Nos próximos meses, consumidores brasileiros podem enfrentar preços consideravelmente mais altos ao adquirir produtos eletrônicos, como celulares, televisores e notebooks. Esse aumento, que pode chegar a até 30%, é reflexo de uma combinação de escassez de materiais e subida nos custos dos componentes essenciais para a produção destes aparelhos.
Pressão Global de Insumos
A Associação Brasileira da Indústria Elétrica e Eletrônica (Abinee) revela que 47% das empresas do setor já estão pagando mais caro por materiais, com uma tendência que vem crescendo desde o final de 2025. Este cenário é impulsionado principalmente pelo aumento no preço de memórias, que desde 2024 têm sido reajustadas até 100%, impactando o preço de produtos ao consumidor final.
Complexidades na Produção de Semicondutores
O mercado de semicondutores não consegue acompanhar a crescente demanda, especialmente com o crescimento dos data centers dedicados à inteligência artificial. O tempo e os altos custos de produção destes componentes intensificam ainda mais a pressão sobre os preços, resultando em menor oferta e maior dificuldade de acesso a componentes.

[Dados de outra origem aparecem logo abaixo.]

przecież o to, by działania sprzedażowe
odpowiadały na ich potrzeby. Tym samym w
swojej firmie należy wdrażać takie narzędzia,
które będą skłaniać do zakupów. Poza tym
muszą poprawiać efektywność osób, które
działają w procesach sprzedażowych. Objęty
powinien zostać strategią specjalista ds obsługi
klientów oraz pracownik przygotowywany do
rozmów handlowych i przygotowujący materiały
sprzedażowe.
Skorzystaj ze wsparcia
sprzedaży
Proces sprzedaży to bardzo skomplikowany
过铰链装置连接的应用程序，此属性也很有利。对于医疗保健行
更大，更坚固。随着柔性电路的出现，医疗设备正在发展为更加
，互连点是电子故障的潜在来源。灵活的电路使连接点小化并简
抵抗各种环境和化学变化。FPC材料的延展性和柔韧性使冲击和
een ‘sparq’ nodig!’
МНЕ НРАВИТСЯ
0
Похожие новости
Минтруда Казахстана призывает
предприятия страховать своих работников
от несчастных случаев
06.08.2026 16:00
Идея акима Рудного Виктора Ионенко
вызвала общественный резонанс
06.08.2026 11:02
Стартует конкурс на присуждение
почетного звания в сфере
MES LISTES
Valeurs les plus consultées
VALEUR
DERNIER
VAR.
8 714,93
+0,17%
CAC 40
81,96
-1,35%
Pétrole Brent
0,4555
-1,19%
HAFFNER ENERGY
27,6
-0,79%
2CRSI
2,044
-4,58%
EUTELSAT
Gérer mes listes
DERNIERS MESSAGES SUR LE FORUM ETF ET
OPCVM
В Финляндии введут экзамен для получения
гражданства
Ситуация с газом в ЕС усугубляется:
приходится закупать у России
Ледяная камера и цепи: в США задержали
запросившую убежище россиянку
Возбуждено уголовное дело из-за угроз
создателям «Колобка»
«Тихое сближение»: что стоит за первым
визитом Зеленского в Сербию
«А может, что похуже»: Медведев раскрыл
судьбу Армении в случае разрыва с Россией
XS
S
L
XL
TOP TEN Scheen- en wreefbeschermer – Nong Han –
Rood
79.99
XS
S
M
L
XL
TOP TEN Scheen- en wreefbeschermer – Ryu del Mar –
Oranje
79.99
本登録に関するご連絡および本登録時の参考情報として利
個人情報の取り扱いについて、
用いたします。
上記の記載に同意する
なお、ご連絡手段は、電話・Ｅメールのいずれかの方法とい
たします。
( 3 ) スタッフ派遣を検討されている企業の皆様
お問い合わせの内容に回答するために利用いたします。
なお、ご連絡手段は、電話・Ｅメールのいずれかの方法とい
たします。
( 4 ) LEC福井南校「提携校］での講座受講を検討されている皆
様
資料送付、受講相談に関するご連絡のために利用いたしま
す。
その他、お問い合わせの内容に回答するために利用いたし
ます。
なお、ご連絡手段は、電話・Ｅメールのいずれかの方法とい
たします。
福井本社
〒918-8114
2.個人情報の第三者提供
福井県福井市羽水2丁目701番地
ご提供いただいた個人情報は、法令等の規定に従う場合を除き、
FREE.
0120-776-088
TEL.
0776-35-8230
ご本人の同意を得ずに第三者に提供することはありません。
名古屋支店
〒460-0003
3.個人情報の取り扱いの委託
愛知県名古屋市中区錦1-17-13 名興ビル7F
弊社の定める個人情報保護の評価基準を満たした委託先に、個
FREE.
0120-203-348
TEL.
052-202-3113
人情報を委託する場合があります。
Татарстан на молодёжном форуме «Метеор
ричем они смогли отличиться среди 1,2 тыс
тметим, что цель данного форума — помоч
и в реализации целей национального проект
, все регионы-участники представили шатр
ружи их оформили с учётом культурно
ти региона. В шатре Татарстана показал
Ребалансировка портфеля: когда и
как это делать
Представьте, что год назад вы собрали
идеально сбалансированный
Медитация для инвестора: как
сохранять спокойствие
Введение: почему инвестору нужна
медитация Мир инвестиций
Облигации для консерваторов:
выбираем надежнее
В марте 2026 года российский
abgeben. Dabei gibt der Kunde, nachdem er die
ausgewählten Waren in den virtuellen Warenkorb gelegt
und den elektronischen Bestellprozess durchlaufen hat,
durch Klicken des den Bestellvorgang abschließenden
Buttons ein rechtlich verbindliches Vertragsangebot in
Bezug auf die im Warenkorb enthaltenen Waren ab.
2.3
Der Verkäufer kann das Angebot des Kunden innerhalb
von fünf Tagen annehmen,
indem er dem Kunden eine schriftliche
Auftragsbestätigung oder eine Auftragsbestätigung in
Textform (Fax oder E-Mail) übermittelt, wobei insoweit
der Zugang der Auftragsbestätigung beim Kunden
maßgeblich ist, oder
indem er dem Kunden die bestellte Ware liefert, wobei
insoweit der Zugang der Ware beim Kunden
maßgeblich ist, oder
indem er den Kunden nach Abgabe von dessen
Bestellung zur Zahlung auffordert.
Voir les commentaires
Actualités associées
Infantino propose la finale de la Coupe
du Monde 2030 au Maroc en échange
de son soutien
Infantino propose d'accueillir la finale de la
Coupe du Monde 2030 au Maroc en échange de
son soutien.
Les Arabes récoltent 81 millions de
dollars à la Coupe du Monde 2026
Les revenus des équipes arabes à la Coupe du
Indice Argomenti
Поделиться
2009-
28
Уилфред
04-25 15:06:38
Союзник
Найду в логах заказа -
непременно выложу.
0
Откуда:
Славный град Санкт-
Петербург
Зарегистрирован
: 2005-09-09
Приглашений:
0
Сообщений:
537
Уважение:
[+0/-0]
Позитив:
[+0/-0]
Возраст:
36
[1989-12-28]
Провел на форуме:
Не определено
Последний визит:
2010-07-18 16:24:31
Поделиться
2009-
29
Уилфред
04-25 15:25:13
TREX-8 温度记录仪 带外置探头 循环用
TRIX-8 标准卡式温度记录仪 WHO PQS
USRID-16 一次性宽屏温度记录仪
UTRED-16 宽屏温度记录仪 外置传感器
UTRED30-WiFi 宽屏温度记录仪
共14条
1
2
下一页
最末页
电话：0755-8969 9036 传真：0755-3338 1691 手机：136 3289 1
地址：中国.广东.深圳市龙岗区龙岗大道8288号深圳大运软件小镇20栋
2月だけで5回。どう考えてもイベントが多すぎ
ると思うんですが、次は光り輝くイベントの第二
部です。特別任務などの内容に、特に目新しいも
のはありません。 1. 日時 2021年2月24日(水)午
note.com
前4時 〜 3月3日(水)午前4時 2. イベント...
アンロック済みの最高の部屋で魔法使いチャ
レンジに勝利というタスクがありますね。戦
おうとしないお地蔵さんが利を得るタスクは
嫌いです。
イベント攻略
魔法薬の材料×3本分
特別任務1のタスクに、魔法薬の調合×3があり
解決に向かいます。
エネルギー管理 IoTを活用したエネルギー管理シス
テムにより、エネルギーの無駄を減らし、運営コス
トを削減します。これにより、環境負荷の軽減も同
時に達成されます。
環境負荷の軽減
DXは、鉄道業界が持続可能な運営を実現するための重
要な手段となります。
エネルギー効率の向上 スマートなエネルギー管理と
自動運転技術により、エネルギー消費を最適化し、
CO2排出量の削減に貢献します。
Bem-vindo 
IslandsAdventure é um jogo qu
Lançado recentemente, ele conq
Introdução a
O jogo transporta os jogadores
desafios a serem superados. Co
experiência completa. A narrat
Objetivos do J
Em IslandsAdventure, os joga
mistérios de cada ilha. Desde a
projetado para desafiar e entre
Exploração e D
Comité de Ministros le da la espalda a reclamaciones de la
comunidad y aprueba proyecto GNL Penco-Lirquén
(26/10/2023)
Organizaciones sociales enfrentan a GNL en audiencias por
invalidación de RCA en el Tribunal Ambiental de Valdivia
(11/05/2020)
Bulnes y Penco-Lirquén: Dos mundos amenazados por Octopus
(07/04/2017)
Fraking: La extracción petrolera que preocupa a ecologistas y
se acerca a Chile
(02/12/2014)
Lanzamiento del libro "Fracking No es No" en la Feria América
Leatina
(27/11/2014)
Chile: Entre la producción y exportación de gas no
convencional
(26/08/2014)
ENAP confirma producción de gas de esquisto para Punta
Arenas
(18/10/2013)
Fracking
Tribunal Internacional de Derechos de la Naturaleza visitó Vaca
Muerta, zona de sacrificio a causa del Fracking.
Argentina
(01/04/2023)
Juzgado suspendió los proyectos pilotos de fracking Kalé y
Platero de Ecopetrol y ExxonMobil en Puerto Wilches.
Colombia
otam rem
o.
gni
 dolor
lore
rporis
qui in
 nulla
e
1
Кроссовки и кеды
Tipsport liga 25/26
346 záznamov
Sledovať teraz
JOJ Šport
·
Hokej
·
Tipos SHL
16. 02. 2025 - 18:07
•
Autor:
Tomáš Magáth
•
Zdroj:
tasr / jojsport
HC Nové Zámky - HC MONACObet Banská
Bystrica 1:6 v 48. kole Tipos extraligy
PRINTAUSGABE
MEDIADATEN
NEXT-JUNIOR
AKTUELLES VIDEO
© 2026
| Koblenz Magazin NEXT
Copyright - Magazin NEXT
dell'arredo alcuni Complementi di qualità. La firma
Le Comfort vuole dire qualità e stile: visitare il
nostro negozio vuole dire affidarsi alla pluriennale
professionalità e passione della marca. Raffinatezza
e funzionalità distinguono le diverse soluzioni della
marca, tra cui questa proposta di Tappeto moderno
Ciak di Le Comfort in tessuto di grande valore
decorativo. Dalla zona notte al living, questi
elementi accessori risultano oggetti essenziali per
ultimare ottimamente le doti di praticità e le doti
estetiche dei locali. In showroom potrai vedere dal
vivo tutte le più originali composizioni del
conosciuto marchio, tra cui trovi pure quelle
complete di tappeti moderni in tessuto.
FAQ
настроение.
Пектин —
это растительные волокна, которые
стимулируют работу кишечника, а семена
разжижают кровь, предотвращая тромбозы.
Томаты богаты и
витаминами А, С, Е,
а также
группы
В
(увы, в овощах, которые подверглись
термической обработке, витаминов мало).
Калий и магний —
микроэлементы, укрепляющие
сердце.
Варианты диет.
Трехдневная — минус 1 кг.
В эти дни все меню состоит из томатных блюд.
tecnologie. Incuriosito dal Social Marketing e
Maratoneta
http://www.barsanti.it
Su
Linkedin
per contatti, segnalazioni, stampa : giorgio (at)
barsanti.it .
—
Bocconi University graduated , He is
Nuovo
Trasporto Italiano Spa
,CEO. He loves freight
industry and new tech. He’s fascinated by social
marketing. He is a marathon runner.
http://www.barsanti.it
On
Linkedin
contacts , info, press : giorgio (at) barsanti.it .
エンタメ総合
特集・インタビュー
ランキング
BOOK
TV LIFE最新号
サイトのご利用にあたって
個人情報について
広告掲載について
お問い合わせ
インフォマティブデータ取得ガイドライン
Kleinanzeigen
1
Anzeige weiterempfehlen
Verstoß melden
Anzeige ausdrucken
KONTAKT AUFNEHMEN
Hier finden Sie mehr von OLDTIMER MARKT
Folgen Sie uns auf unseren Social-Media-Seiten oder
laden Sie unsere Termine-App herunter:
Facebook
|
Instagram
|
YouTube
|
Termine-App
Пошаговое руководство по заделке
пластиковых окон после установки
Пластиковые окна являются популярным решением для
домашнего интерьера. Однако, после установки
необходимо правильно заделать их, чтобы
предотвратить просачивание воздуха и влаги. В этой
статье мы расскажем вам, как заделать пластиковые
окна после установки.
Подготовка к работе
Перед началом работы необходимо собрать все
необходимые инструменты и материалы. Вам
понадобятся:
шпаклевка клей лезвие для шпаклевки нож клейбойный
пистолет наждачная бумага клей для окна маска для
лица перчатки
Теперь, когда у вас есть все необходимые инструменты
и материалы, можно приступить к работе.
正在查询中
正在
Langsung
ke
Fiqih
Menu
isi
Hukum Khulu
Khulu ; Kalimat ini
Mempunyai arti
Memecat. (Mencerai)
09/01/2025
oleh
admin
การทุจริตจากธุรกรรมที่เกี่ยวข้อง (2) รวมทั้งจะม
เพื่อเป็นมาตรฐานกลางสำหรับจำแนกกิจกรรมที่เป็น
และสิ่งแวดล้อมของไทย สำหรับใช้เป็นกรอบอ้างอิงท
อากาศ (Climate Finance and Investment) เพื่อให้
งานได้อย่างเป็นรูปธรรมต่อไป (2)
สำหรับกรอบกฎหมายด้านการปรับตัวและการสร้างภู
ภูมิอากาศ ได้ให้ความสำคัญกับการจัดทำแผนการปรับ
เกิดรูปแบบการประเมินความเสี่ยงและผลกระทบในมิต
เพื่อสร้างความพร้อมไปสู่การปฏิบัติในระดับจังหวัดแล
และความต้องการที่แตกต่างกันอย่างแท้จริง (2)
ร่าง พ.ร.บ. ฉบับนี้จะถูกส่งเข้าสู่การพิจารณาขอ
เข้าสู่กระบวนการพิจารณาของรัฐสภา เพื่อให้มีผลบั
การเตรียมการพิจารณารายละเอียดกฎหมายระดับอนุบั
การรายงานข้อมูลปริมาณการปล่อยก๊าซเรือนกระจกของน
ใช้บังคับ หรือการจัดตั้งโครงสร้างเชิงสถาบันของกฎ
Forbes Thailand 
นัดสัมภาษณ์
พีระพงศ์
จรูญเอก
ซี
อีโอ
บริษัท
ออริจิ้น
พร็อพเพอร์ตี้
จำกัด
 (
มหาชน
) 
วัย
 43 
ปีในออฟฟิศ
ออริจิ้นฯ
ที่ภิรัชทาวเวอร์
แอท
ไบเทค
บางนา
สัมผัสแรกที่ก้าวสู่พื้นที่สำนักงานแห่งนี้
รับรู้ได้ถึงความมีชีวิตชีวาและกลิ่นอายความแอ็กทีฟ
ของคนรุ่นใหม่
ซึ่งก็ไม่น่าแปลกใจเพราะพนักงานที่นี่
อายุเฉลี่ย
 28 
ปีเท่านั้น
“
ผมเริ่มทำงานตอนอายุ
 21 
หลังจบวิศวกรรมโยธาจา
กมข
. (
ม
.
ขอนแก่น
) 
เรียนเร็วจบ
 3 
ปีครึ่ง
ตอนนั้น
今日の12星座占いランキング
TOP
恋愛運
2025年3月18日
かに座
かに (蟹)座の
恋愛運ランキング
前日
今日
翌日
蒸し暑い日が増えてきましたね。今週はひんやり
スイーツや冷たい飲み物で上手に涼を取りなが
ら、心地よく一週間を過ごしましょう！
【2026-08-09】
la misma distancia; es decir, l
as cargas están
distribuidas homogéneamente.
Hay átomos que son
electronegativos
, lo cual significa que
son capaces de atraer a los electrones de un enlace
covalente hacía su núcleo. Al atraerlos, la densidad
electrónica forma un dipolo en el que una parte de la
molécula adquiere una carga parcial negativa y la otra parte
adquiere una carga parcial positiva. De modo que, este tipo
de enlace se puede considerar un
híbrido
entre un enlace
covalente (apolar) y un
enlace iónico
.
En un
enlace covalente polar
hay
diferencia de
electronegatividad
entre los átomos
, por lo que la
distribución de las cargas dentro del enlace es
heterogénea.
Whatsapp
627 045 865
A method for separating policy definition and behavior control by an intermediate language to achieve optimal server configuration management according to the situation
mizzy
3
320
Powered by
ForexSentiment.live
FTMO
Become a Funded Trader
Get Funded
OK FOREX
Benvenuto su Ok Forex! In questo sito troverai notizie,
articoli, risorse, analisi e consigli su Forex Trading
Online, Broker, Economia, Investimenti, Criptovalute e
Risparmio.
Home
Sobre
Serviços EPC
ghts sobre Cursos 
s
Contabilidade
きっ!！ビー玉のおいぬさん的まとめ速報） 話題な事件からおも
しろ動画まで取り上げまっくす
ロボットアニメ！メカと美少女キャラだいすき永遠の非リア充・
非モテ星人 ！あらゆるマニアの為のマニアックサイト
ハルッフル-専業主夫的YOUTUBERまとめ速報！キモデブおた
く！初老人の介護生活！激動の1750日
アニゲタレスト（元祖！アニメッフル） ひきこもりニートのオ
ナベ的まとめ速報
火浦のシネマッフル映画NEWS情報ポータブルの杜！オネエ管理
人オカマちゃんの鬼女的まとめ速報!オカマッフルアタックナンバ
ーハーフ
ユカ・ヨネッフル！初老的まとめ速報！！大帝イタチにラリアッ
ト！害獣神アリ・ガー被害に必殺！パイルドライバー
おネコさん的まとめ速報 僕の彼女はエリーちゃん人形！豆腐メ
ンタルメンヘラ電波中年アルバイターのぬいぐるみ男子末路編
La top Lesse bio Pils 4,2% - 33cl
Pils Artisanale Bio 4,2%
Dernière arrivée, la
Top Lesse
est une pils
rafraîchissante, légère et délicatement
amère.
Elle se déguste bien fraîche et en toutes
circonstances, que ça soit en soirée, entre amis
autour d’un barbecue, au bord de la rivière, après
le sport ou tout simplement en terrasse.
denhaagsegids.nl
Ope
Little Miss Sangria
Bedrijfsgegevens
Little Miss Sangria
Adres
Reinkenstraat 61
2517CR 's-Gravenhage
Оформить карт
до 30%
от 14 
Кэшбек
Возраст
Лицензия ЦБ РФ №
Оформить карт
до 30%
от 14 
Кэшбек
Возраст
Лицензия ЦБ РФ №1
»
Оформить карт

Impacto de Matérias-primas
Além dos semicondutores, outros materiais essenciais na fabricação de eletrônicos, como cobre e alumínio, também sofreram aumentos de preço expressivos. Em março, o cobre registrou um aumento de 16,8% em relação ao ano anterior, enquanto o alumínio viu seus preços subirem em 15,3%. Esta alta é acompanhada por um aumento do preço do plástico, influenciado pela volatilidade do mercado de petróleo devido a conflitos internacionais, elevando os custos de produção em mais de 70%.
Repercussões Econômicas
Esse panorama de aumento de preços não se limita apenas ao custo direto dos eletrônicos. Segundo a Abinee, há uma preocupação que isso possa influenciar negativamente o Produto Interno Bruto (PIB), já que a inflação nos custos pode dificultar a redução das taxas de juros, impactando o crescimento econômico do país.
Esse encarecimento pode, inclusive, afetar as vendas no setor, uma vez que os consumidores terão que lidar com preços mais elevados, possivelmente adiando compras ou alterando suas prioridades de consumo. A associação alerta que a situação atual, apesar de diferentes causas, apresenta uma gravidade comparável ou superior ao período áureo da pandemia, em termos de impacto no setor produtivo.
Considerações Finais
Para os consumidores, o cenário sugere cautela ao planejar compras de eletrônicos, uma vez que a tendência atual de aumento de preços não demonstra sinais de estabilização no curto prazo. Empresas e consumidores podem precisar adotar estratégias alternativas para lidar com esse cenário econômico desafiador, onde a adaptação se mostra essencial para mitigar impactos financeiros.
A indústria, enquanto enfrenta esse cenário, continua buscando soluções que possibilitem controlar os aumentos de custos e amenizar os efeitos ao consumidor final. Entretanto, a expectativa é que os desafios persistam enquanto a oferta e demanda global de insumos permanecer desbalanceada.